S. Korea: North Test-Fires Handful Of 'Unknown Projectiles' Into Japan Waters

Mar 5, 2017
Originally published on March 6, 2017 12:36 pm

South Korea's military says North Korea has test-fired a handful of "unknown projectiles" off its west coast into its east coast waters, further rattling an already uncertain situation on the Korean peninsula under ongoing political drift in Seoul and a new American administration.

The projectiles were launched from near one of the North's known missile bases of Tongchang-ri at 7:36 a.m. local time, or 5:36 p.m. Sunday (EST). South Korea believes at least one of the missiles flew 1,000 km, or about 620 miles. That's twice the distance as the North's most recent missile test, in February.

"North Korea has ignored South Korea and the international community's constant warnings," said Hwang Kyo-ahn, South Korea's acting president, in a statement. "This shows the North's nuclear and missile provocations are a real and imminent threat to our people's safety."

Japan's government says it counted four missiles landing in the Sea of Japan, the body of water between Korea and Japan. It says three of them fell in Japan's exclusive economic zone.

"Launching missiles at this time shows clearly that North Korea has become a new menace for Japan," said Japanese Prime Minister Shinzo Abe, before saying he will head to a meeting of the Japanese National Security Council later today.

The U.S. military also said it detected the launch. U.S. Strategic Command spokesman Lt. Col. Martin O'Donnell said U.S. forces "remain vigilant in the face of North Korean provocations and are fully committed to working closely with our Republic of Korea and Japanese allies to maintain security."

These missile tests are banned by the U.N. Security Council, but North Korea frequently flouts the rules. Monday's test marks the second such firing of 2017. Last year, it fired missiles 24 times, launched a rocket (largely viewed as a trial for an intercontinental ballistic missile) in February and tested nuclear devices twice.

Longtime military analyst Daniel Pinkston, lecturer in international relations at Troy University, says he is concerned not only by the missile tests but also the recent assassination of leader Kim Jong Un's half-brother in Malaysia, using a banned nerve agent. Malaysian authorities blame North Korea for his death.

"If they don't pay a price for this behavior," Pinkston said, "and I think they should pay a high price, then they will continue with it."

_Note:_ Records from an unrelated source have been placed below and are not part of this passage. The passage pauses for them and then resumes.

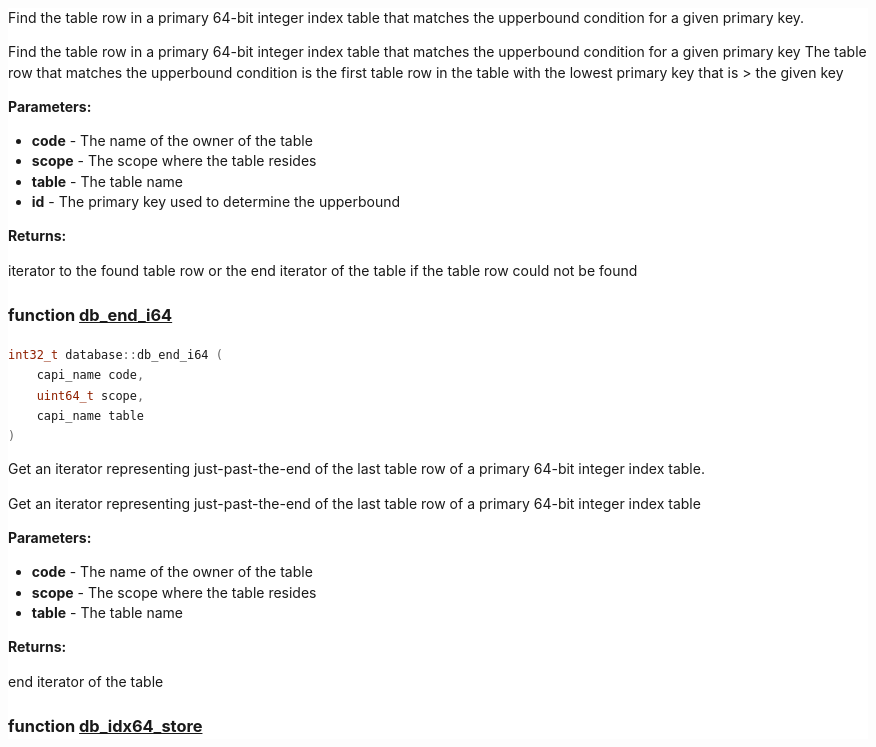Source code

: Find the table row in a primary 64-bit integer index table that matches the upperbound condition for a given primary key. 

Find the table row in a primary 64-bit integer index table that matches the upperbound condition for a given primary key The table row that matches the upperbound condition is the first table row in the table with the lowest primary key that is > the given key


**Parameters:**


* **code** - The name of the owner of the table 
* **scope** - The scope where the table resides 
* **table** - The table name 
* **id** - The primary key used to determine the upperbound 



**Returns:**

iterator to the found table row or the end iterator of the table if the table row could not be found 




### function <a id="gab755d000538cddee84abbae2ed06f821" href="#gab755d000538cddee84abbae2ed06f821">db\_end\_i64</a>

```cpp
int32_t database::db_end_i64 (
    capi_name code,
    uint64_t scope,
    capi_name table
)
```

Get an iterator representing just-past-the-end of the last table row of a primary 64-bit integer index table. 

Get an iterator representing just-past-the-end of the last table row of a primary 64-bit integer index table


**Parameters:**


* **code** - The name of the owner of the table 
* **scope** - The scope where the table resides 
* **table** - The table name 



**Returns:**

end iterator of the table 




### function <a id="gaf00f39b0c943e762cd13ae1d73172261" href="#gaf00f39b0c943e762cd13ae1d73172261">db\_idx64\_store</a>

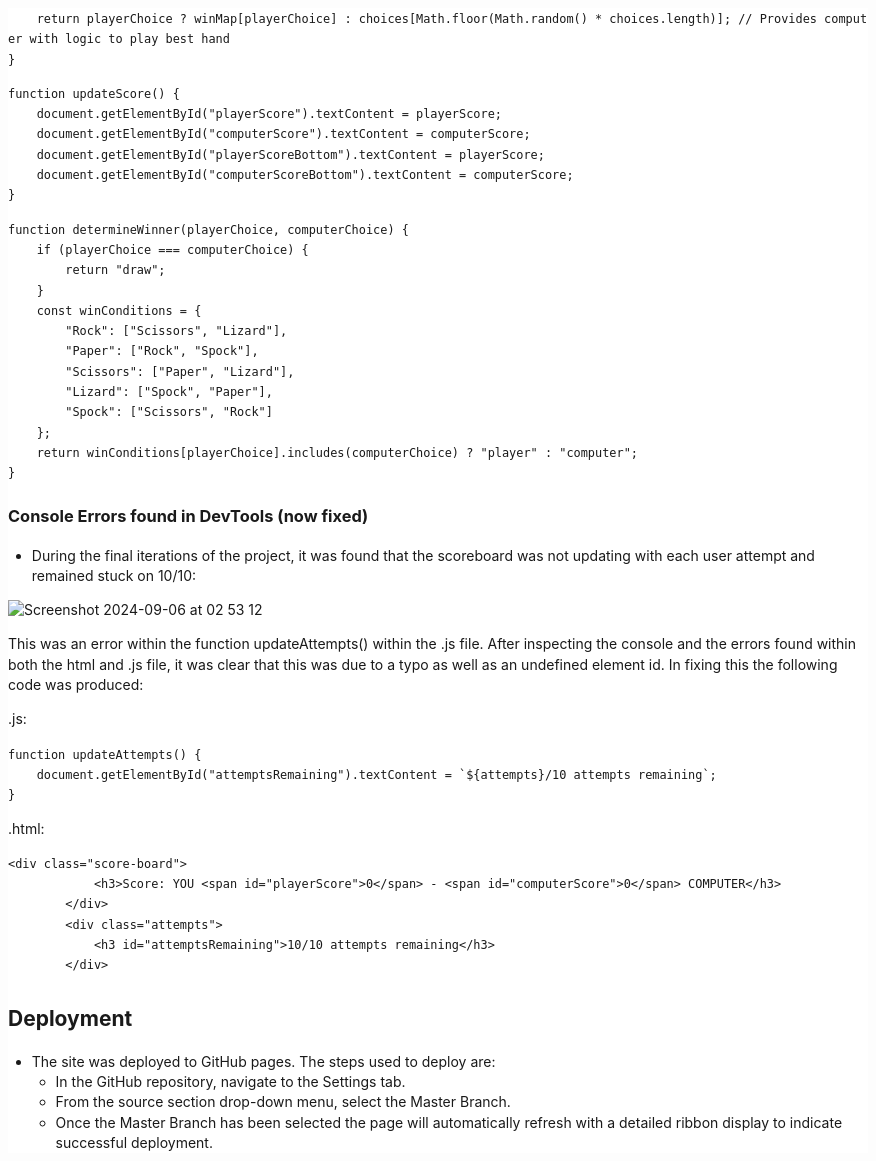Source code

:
 ```
    return playerChoice ? winMap[playerChoice] : choices[Math.floor(Math.random() * choices.length)]; // Provides computer with logic to play best hand 
}
```
```
function updateScore() {
    document.getElementById("playerScore").textContent = playerScore;
    document.getElementById("computerScore").textContent = computerScore;
    document.getElementById("playerScoreBottom").textContent = playerScore;
    document.getElementById("computerScoreBottom").textContent = computerScore;
}
```
```
function determineWinner(playerChoice, computerChoice) {
    if (playerChoice === computerChoice) {
        return "draw";
    }
    const winConditions = {
        "Rock": ["Scissors", "Lizard"],
        "Paper": ["Rock", "Spock"],
        "Scissors": ["Paper", "Lizard"],
        "Lizard": ["Spock", "Paper"],
        "Spock": ["Scissors", "Rock"]
    };
    return winConditions[playerChoice].includes(computerChoice) ? "player" : "computer";
}
```

### Console Errors found in DevTools (now fixed)
- During the final iterations of the project, it was found that the scoreboard was not updating with each user attempt and remained stuck on 10/10:
  
![Screenshot 2024-09-06 at 02 53 12](https://github.com/user-attachments/assets/a45d2787-25b9-4ec6-a448-be2175884f65)

This was an error within the function updateAttempts() within the .js file. After inspecting the console and the errors found within both the html and .js file, it was clear that this was due to a typo as well as an undefined element id. In fixing this the following code was produced:

.js: 
```
function updateAttempts() {
    document.getElementById("attemptsRemaining").textContent = `${attempts}/10 attempts remaining`;
}
```
.html: 
```
<div class="score-board">
            <h3>Score: YOU <span id="playerScore">0</span> - <span id="computerScore">0</span> COMPUTER</h3>
        </div>
        <div class="attempts">
            <h3 id="attemptsRemaining">10/10 attempts remaining</h3>
        </div>
```
## Deployment 
- The site was deployed to GitHub pages. The steps used to deploy are:
  - In the GitHub repository, navigate to the Settings tab.
  - From the source section drop-down menu, select the Master Branch.
  - Once the Master Branch has been selected the page will automatically refresh with a detailed ribbon display to indicate successful deployment.
 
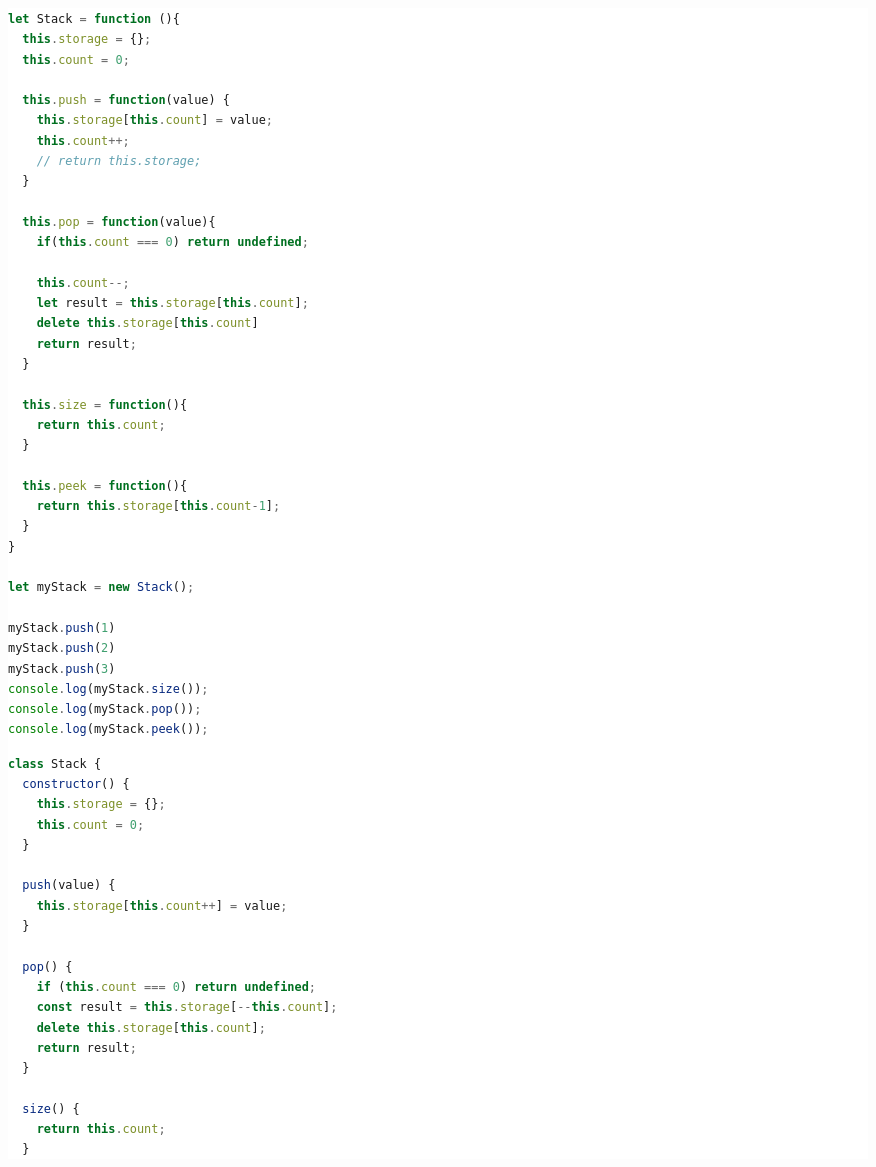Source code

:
 ```js
let Stack = function (){
  this.storage = {};
  this.count = 0;

  this.push = function(value) {
    this.storage[this.count] = value;
    this.count++;
    // return this.storage;
  }

  this.pop = function(value){
    if(this.count === 0) return undefined;

    this.count--;
    let result = this.storage[this.count];
    delete this.storage[this.count]
    return result;
  }

  this.size = function(){
    return this.count;
  }

  this.peek = function(){
    return this.storage[this.count-1];
  }
}

let myStack = new Stack();

myStack.push(1)
myStack.push(2)
myStack.push(3)
console.log(myStack.size());
console.log(myStack.pop());
console.log(myStack.peek());
```
      
  </td>
    
  <td>

```js
class Stack {
  constructor() {
    this.storage = {};
    this.count = 0;
  }

  push(value) {
    this.storage[this.count++] = value;
  }

  pop() {
    if (this.count === 0) return undefined;
    const result = this.storage[--this.count];
    delete this.storage[this.count];
    return result;
  }

  size() {
    return this.count;
  }

```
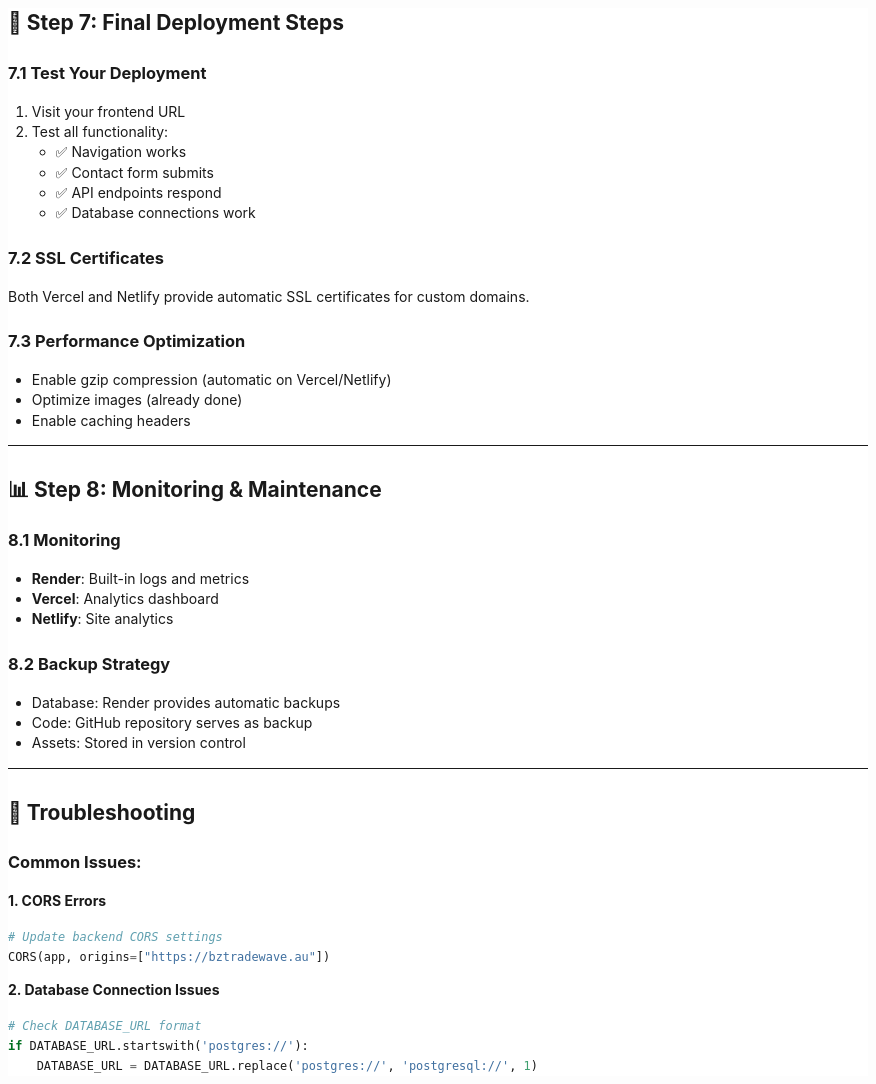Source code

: 
## 🚀 Step 7: Final Deployment Steps

### 7.1 Test Your Deployment
1. Visit your frontend URL
2. Test all functionality:
   - ✅ Navigation works
   - ✅ Contact form submits
   - ✅ API endpoints respond
   - ✅ Database connections work

### 7.2 SSL Certificates
Both Vercel and Netlify provide automatic SSL certificates for custom domains.

### 7.3 Performance Optimization
- Enable gzip compression (automatic on Vercel/Netlify)
- Optimize images (already done)
- Enable caching headers

---

## 📊 Step 8: Monitoring & Maintenance

### 8.1 Monitoring
- **Render**: Built-in logs and metrics
- **Vercel**: Analytics dashboard
- **Netlify**: Site analytics

### 8.2 Backup Strategy
- Database: Render provides automatic backups
- Code: GitHub repository serves as backup
- Assets: Stored in version control

---

## 🔧 Troubleshooting

### Common Issues:

**1. CORS Errors**
```python
# Update backend CORS settings
CORS(app, origins=["https://bztradewave.au"])
```

**2. Database Connection Issues**
```python
# Check DATABASE_URL format
if DATABASE_URL.startswith('postgres://'):
    DATABASE_URL = DATABASE_URL.replace('postgres://', 'postgresql://', 1)
```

The latest test comes against a backdrop that's both routine — annual March military drills staged by the U.S. and South Korea that Pyongyang sees as war prep — and unfamiliar. The new Trump administration's policy on North Korea is unclear, at best, and South Korea is in a leadership vacuum as an acting president runs day-to-day affairs in the country. The elected president, Park Geun-hye, was impeached by lawmakers on Dec. 9 and stripped of her powers. Whether she keeps her job is up to a court to decide, likely before the end of this month.

Jihye Lee contributed to this post from Seoul. Akane Saiki contributed from Tokyo.

Copyright 2018 NPR. To see more, visit http://www.npr.org/.


For a country not currently fighting a full-blown war, North Korea fires an awful lot of missiles. Last night, North Korea's military fired a series of missiles into the sea near Japan. NPR's Elise Hu reports.

ELISE HU, BYLINE: Just after dawn in East Asia, North Korea launched four missiles from near its border with China. South Korea's military said they flew about 1,000 kilometers, or 620 miles. Three of the missiles landed in waters which are part of Japan's exclusive economic zone.


PRIME MINISTER SHINZO ABE: (Foreign language spoken).

HU: "Launching ballistic missiles at this time shows clearly that North Korea has become a new menace for Japan," said Shinzo Abe, Japan's prime minister. Japan, South Korea and the U.S. State Department condemned the launch but that these kinds of international rules-breaking tests have become common is the biggest concern among North Korea watchers.

DANIEL PINKSTON: Recently, we've seen a regime that is willing to accept greater risks.

HU: Longtime military analyst Daniel Pinkston, who teaches at Troy University, says it's not just the missile and nuclear tests concerning him. It's also the recent assassination of leader Kim Jong Un's half brother in Malaysia, using a banned nerve agent.

PINKSTON: In my personal view, if they do not pay a price for this behavior - and I think they should pay a high price - then they will continue with it.

HU: What neighbors and the U.S. will do next is unclear. North Korea is already under heavy sanctions. The young Donald Trump administration has yet to put out its policy, and South Korea is stuck in a leadership vacuum. The South Korean president was impeached in December and is awaiting a court verdict on whether she's removed for good. All of this as North Korea steadily pushes ahead with its missile program. Elise Hu, NPR News, Seoul.